Study material

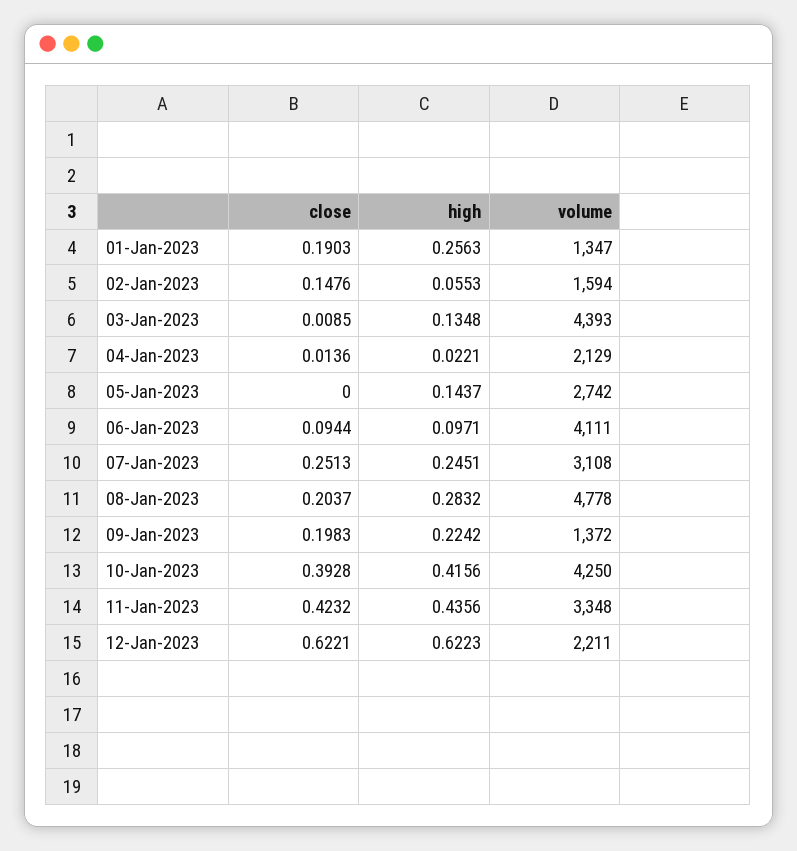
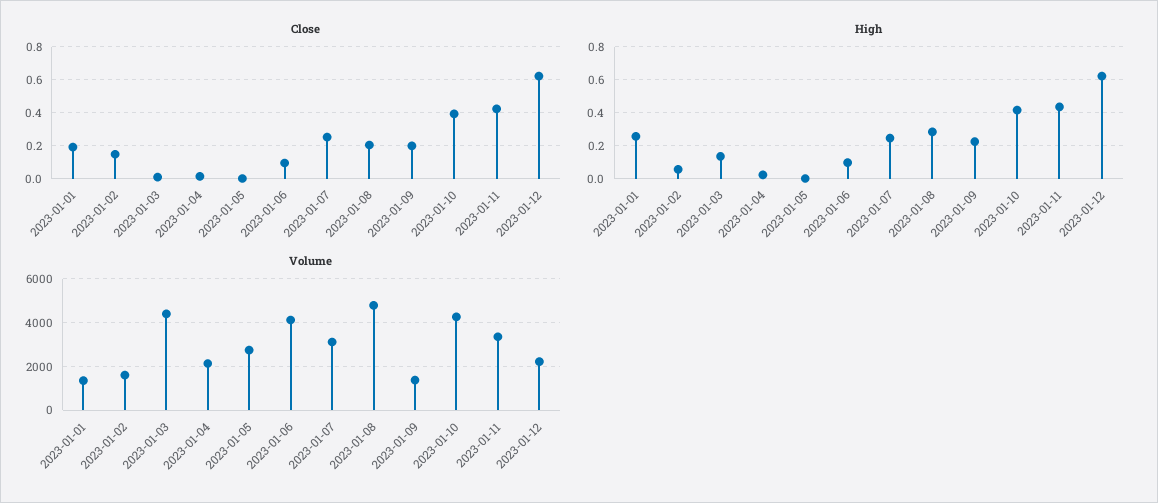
  {
    "close": {
      "01-Jan-2023": 0.1903,
      "02-Jan-2023": 0.1476,
      "03-Jan-2023": 0.0085,
      "04-Jan-2023": 0.0136,
      "05-Jan-2023": 0,
      "06-Jan-2023": 0.0944,
      "07-Jan-2023": 0.2513,
      "08-Jan-2023": 0.2037,
      "09-Jan-2023": 0.1983,
      "10-Jan-2023": 0.3928,
      "11-Jan-2023": 0.4232,
      "12-Jan-2023": 0.6221
    },
    "high": {
      "01-Jan-2023": 0.2563,
      "02-Jan-2023": 0.0553,
      "03-Jan-2023": 0.1348,
      "04-Jan-2023": 0.0221,
-     "05-Jan-2023": 0.1437,
+     "05-Jan-2023": 0,
      "06-Jan-2023": 0.0971,
      "07-Jan-2023": 0.2451,
      "08-Jan-2023": 0.2832,
      "09-Jan-2023": 0.2242,
      "10-Jan-2023": 0.4156,
      "11-Jan-2023": 0.4356,
      "12-Jan-2023": 0.6223
    },
    "volume": {
      "01-Jan-2023": 1347,
      "02-Jan-2023": 1594,
      "03-Jan-2023": 4393,
      "04-Jan-2023": 2129,
      "05-Jan-2023": 2742,
      "06-Jan-2023": 4111,
      "07-Jan-2023": 3108,
      "08-Jan-2023": 4778,
      "09-Jan-2023": 1372,
      "10-Jan-2023": 4250,
      "11-Jan-2023": 3348,
      "12-Jan-2023": 2211
    }
  }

About this exercise
Only an exact copy of the records, free of images, belongs in the answer.

Reply to the exercise
  {
    "close": {
      "01-Jan-2023": 0.1903,
      "02-Jan-2023": 0.1476,
      "03-Jan-2023": 0.0085,
      "04-Jan-2023": 0.0136,
      "05-Jan-2023": 0,
      "06-Jan-2023": 0.0944,
      "07-Jan-2023": 0.2513,
      "08-Jan-2023": 0.2037,
      "09-Jan-2023": 0.1983,
      "10-Jan-2023": 0.3928,
      "11-Jan-2023": 0.4232,
      "12-Jan-2023": 0.6221
    },
    "high": {
      "01-Jan-2023": 0.2563,
      "02-Jan-2023": 0.0553,
      "03-Jan-2023": 0.1348,
      "04-Jan-2023": 0.0221,
-     "05-Jan-2023": 0.1437,
+     "05-Jan-2023": 0,
      "06-Jan-2023": 0.0971,
      "07-Jan-2023": 0.2451,
      "08-Jan-2023": 0.2832,
      "09-Jan-2023": 0.2242,
      "10-Jan-2023": 0.4156,
      "11-Jan-2023": 0.4356,
      "12-Jan-2023": 0.6223
    },
    "volume": {
      "01-Jan-2023": 1347,
      "02-Jan-2023": 1594,
      "03-Jan-2023": 4393,
      "04-Jan-2023": 2129,
      "05-Jan-2023": 2742,
      "06-Jan-2023": 4111,
      "07-Jan-2023": 3108,
      "08-Jan-2023": 4778,
      "09-Jan-2023": 1372,
      "10-Jan-2023": 4250,
      "11-Jan-2023": 3348,
      "12-Jan-2023": 2211
    }
  }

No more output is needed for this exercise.